In conclusion, daily applications of 25 mg T gel improved sperm concentrations in these oligospermic infertile men with hypogonadism after 1 and 2 months of application. Nevertheless, the use of T gel beyond the third month reduced sperm concentrations. Moreover, daily application of 25 mg T gel in these hypogonadal men could raise serum T levels into the normal adult male range. Further studies are needed to clarify the mechanisms and optimal dosage of T required to improve sperm concentrations in eugonadotrophic hypogonadal men with oligozoospermia.
This clinical trial was conducted at the Infertility unit, Siriraj Hospital, Mahidol University, Thailand after obtaining ethical approval from the relevant Institutional Review Board (approval number: CoA Si014/2016). It was registered with the Thai clinical trials registry (TCTR20161030001) and conformed to the Declaration of Helsinki. All participants provided informed consent after counseling for infertility treatment and being informed about the study protocol.

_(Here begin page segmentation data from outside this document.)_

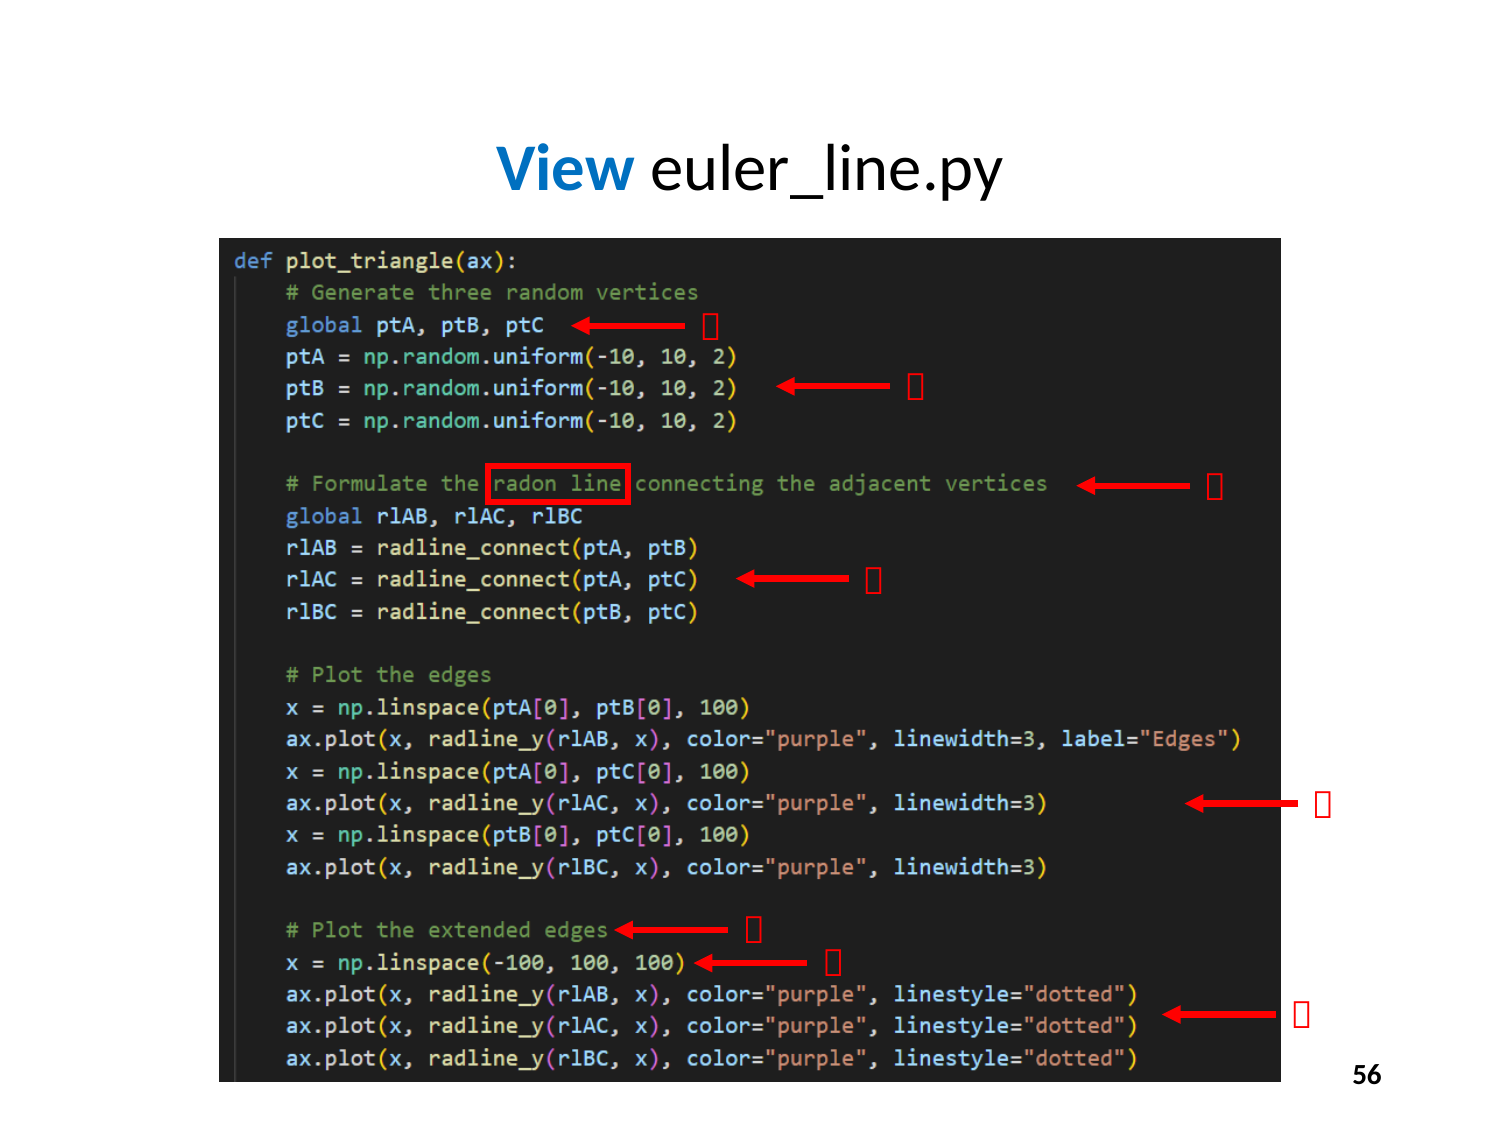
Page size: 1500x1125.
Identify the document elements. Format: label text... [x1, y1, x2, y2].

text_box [735, 550, 911, 611]
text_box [613, 898, 791, 960]
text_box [693, 932, 871, 993]
slide_number 56 [1059, 1042, 1397, 1103]
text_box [1161, 983, 1339, 1045]
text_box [775, 355, 953, 417]
title View euler_line.py [103, 59, 1397, 278]
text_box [570, 295, 748, 356]
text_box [1076, 455, 1252, 516]
picture [219, 238, 1281, 1082]
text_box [1184, 773, 1360, 835]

The study was financially supported by a Siriraj Grant for Research Development, Faculty of Medicine Siriraj Hospital, Mahidol University, Bangkok, Thailand (Grant Number R015932020). The author would like to thank Miss Daunpen Orachon, Miss Chidchanok Kaewjunun and all staffs of the Infertility Unit, Siriraj Hospital for their assistance in recruiting the participants and laboratory procedures. We thank Assist. Prof. Dr. Chulaluk Komoltri from the Clinical Epidermiology Unit, Office for Research and Development, Faculty of Medicine Siriraj Hospital, Mahidol University for her assistance in statistical analysis.
The authors declare no conflict of interest.